About this task -
Rewrite the items below with every "Count the number of" replaced by "Give the number of", leaving all other text unchanged.

Available data -
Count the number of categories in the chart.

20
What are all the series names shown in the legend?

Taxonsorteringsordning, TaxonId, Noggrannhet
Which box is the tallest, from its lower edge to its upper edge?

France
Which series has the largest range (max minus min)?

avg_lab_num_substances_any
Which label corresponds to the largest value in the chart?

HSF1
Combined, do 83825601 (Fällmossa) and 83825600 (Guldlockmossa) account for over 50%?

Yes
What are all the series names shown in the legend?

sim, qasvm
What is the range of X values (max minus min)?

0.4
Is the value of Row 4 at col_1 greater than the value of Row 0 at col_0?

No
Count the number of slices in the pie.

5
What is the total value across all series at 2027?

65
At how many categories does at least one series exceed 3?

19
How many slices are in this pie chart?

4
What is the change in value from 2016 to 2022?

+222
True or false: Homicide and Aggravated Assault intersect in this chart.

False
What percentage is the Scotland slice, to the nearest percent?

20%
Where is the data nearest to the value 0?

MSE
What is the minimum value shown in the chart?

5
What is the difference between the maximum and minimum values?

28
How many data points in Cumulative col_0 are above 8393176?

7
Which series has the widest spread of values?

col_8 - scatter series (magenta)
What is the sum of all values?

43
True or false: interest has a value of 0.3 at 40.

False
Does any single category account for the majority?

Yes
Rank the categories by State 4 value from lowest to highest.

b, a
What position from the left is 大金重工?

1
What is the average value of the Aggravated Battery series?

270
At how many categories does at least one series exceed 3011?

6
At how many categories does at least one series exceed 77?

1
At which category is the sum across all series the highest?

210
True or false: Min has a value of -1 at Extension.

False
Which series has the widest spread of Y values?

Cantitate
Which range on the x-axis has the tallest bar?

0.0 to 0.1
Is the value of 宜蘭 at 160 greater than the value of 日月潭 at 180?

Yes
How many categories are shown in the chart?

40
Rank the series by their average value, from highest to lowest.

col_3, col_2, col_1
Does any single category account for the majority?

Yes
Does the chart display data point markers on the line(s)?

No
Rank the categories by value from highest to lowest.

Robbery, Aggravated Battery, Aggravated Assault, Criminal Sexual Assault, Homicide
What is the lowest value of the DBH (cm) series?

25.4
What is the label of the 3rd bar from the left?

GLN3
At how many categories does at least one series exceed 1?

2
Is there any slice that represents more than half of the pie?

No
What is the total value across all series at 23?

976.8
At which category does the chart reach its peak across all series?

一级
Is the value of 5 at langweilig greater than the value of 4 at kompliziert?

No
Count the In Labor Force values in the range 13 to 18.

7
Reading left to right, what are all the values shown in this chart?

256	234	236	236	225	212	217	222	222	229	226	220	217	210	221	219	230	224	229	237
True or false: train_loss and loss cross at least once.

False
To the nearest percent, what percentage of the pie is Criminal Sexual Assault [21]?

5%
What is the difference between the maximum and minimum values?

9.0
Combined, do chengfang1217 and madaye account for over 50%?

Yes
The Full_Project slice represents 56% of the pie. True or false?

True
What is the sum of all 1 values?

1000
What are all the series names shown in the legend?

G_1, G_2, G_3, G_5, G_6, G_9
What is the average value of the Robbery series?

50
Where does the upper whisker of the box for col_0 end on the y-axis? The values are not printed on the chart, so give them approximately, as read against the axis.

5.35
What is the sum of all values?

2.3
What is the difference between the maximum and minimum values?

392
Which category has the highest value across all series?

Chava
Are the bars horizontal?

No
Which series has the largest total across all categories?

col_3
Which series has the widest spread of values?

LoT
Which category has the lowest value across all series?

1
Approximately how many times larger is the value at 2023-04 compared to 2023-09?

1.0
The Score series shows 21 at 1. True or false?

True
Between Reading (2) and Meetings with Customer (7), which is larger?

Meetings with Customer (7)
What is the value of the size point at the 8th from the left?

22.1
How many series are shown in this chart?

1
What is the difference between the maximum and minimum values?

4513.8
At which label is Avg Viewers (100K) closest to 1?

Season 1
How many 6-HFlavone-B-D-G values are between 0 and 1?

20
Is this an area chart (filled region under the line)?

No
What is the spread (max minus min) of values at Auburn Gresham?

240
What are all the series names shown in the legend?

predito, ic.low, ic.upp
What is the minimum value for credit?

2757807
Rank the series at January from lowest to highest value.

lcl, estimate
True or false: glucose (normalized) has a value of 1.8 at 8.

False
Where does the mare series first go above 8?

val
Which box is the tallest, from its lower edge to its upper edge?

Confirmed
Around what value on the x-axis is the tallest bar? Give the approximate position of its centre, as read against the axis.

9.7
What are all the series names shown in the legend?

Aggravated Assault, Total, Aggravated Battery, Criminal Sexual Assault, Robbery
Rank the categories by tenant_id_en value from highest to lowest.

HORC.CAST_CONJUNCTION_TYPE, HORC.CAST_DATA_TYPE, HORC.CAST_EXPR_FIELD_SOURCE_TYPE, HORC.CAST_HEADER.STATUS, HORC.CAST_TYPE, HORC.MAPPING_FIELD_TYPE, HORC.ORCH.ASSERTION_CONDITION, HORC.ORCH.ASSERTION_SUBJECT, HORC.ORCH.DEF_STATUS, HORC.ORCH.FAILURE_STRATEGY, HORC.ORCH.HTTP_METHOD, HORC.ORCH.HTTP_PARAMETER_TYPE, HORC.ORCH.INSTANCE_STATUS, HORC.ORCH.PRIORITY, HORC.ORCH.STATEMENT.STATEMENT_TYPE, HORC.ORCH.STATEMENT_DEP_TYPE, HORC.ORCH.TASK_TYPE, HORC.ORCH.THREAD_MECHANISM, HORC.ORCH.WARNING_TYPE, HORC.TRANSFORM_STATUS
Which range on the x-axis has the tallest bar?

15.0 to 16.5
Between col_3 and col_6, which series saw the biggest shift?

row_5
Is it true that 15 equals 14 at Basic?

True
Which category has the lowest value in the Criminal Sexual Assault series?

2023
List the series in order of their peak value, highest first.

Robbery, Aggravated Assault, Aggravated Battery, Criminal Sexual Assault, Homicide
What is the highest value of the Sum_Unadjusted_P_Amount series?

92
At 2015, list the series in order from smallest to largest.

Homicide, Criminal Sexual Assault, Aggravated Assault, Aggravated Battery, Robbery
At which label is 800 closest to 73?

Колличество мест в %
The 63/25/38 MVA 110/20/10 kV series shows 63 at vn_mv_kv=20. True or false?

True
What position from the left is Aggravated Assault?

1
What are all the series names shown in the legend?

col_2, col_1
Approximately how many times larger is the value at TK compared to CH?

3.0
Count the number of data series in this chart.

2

Final answer -
Give the number of categories in the chart.

20
What are all the series names shown in the legend?

Taxonsorteringsordning, TaxonId, Noggrannhet
Which box is the tallest, from its lower edge to its upper edge?

France
Which series has the largest range (max minus min)?

avg_lab_num_substances_any
Which label corresponds to the largest value in the chart?

HSF1
Combined, do 83825601 (Fällmossa) and 83825600 (Guldlockmossa) account for over 50%?

Yes
What are all the series names shown in the legend?

sim, qasvm
What is the range of X values (max minus min)?

0.4
Is the value of Row 4 at col_1 greater than the value of Row 0 at col_0?

No
Give the number of slices in the pie.

5
What is the total value across all series at 2027?

65
At how many categories does at least one series exceed 3?

19
How many slices are in this pie chart?

4
What is the change in value from 2016 to 2022?

+222
True or false: Homicide and Aggravated Assault intersect in this chart.

False
What percentage is the Scotland slice, to the nearest percent?

20%
Where is the data nearest to the value 0?

MSE
What is the minimum value shown in the chart?

5
What is the difference between the maximum and minimum values?

28
How many data points in Cumulative col_0 are above 8393176?

7
Which series has the widest spread of values?

col_8 - scatter series (magenta)
What is the sum of all values?

43
True or false: interest has a value of 0.3 at 40.

False
Does any single category account for the majority?

Yes
Rank the categories by State 4 value from lowest to highest.

b, a
What position from the left is 大金重工?

1
What is the average value of the Aggravated Battery series?

270
At how many categories does at least one series exceed 3011?

6
At how many categories does at least one series exceed 77?

1
At which category is the sum across all series the highest?

210
True or false: Min has a value of -1 at Extension.

False
Which series has the widest spread of Y values?

Cantitate
Which range on the x-axis has the tallest bar?

0.0 to 0.1
Is the value of 宜蘭 at 160 greater than the value of 日月潭 at 180?

Yes
How many categories are shown in the chart?

40
Rank the series by their average value, from highest to lowest.

col_3, col_2, col_1
Does any single category account for the majority?

Yes
Does the chart display data point markers on the line(s)?

No
Rank the categories by value from highest to lowest.

Robbery, Aggravated Battery, Aggravated Assault, Criminal Sexual Assault, Homicide
What is the lowest value of the DBH (cm) series?

25.4
What is the label of the 3rd bar from the left?

GLN3
At how many categories does at least one series exceed 1?

2
Is there any slice that represents more than half of the pie?

No
What is the total value across all series at 23?

976.8
At which category does the chart reach its peak across all series?

一级
Is the value of 5 at langweilig greater than the value of 4 at kompliziert?

No
Count the In Labor Force values in the range 13 to 18.

7
Reading left to right, what are all the values shown in this chart?

256	234	236	236	225	212	217	222	222	229	226	220	217	210	221	219	230	224	229	237
True or false: train_loss and loss cross at least once.

False
To the nearest percent, what percentage of the pie is Criminal Sexual Assault [21]?

5%
What is the difference between the maximum and minimum values?

9.0
Combined, do chengfang1217 and madaye account for over 50%?

Yes
The Full_Project slice represents 56% of the pie. True or false?

True
What is the sum of all 1 values?

1000
What are all the series names shown in the legend?

G_1, G_2, G_3, G_5, G_6, G_9
What is the average value of the Robbery series?

50
Where does the upper whisker of the box for col_0 end on the y-axis? The values are not printed on the chart, so give them approximately, as read against the axis.

5.35
What is the sum of all values?

2.3
What is the difference between the maximum and minimum values?

392
Which category has the highest value across all series?

Chava
Are the bars horizontal?

No
Which series has the largest total across all categories?

col_3
Which series has the widest spread of values?

LoT
Which category has the lowest value across all series?

1
Approximately how many times larger is the value at 2023-04 compared to 2023-09?

1.0
The Score series shows 21 at 1. True or false?

True
Between Reading (2) and Meetings with Customer (7), which is larger?

Meetings with Customer (7)
What is the value of the size point at the 8th from the left?

22.1
How many series are shown in this chart?

1
What is the difference between the maximum and minimum values?

4513.8
At which label is Avg Viewers (100K) closest to 1?

Season 1
How many 6-HFlavone-B-D-G values are between 0 and 1?

20
Is this an area chart (filled region under the line)?

No
What is the spread (max minus min) of values at Auburn Gresham?

240
What are all the series names shown in the legend?

predito, ic.low, ic.upp
What is the minimum value for credit?

2757807
Rank the series at January from lowest to highest value.

lcl, estimate
True or false: glucose (normalized) has a value of 1.8 at 8.

False
Where does the mare series first go above 8?

val
Which box is the tallest, from its lower edge to its upper edge?

Confirmed
Around what value on the x-axis is the tallest bar? Give the approximate position of its centre, as read against the axis.

9.7
What are all the series names shown in the legend?

Aggravated Assault, Total, Aggravated Battery, Criminal Sexual Assault, Robbery
Rank the categories by tenant_id_en value from highest to lowest.

HORC.CAST_CONJUNCTION_TYPE, HORC.CAST_DATA_TYPE, HORC.CAST_EXPR_FIELD_SOURCE_TYPE, HORC.CAST_HEADER.STATUS, HORC.CAST_TYPE, HORC.MAPPING_FIELD_TYPE, HORC.ORCH.ASSERTION_CONDITION, HORC.ORCH.ASSERTION_SUBJECT, HORC.ORCH.DEF_STATUS, HORC.ORCH.FAILURE_STRATEGY, HORC.ORCH.HTTP_METHOD, HORC.ORCH.HTTP_PARAMETER_TYPE, HORC.ORCH.INSTANCE_STATUS, HORC.ORCH.PRIORITY, HORC.ORCH.STATEMENT.STATEMENT_TYPE, HORC.ORCH.STATEMENT_DEP_TYPE, HORC.ORCH.TASK_TYPE, HORC.ORCH.THREAD_MECHANISM, HORC.ORCH.WARNING_TYPE, HORC.TRANSFORM_STATUS
Which range on the x-axis has the tallest bar?

15.0 to 16.5
Between col_3 and col_6, which series saw the biggest shift?

row_5
Is it true that 15 equals 14 at Basic?

True
Which category has the lowest value in the Criminal Sexual Assault series?

2023
List the series in order of their peak value, highest first.

Robbery, Aggravated Assault, Aggravated Battery, Criminal Sexual Assault, Homicide
What is the highest value of the Sum_Unadjusted_P_Amount series?

92
At 2015, list the series in order from smallest to largest.

Homicide, Criminal Sexual Assault, Aggravated Assault, Aggravated Battery, Robbery
At which label is 800 closest to 73?

Колличество мест в %
The 63/25/38 MVA 110/20/10 kV series shows 63 at vn_mv_kv=20. True or false?

True
What position from the left is Aggravated Assault?

1
What are all the series names shown in the legend?

col_2, col_1
Approximately how many times larger is the value at TK compared to CH?

3.0
Give the number of data series in this chart.

2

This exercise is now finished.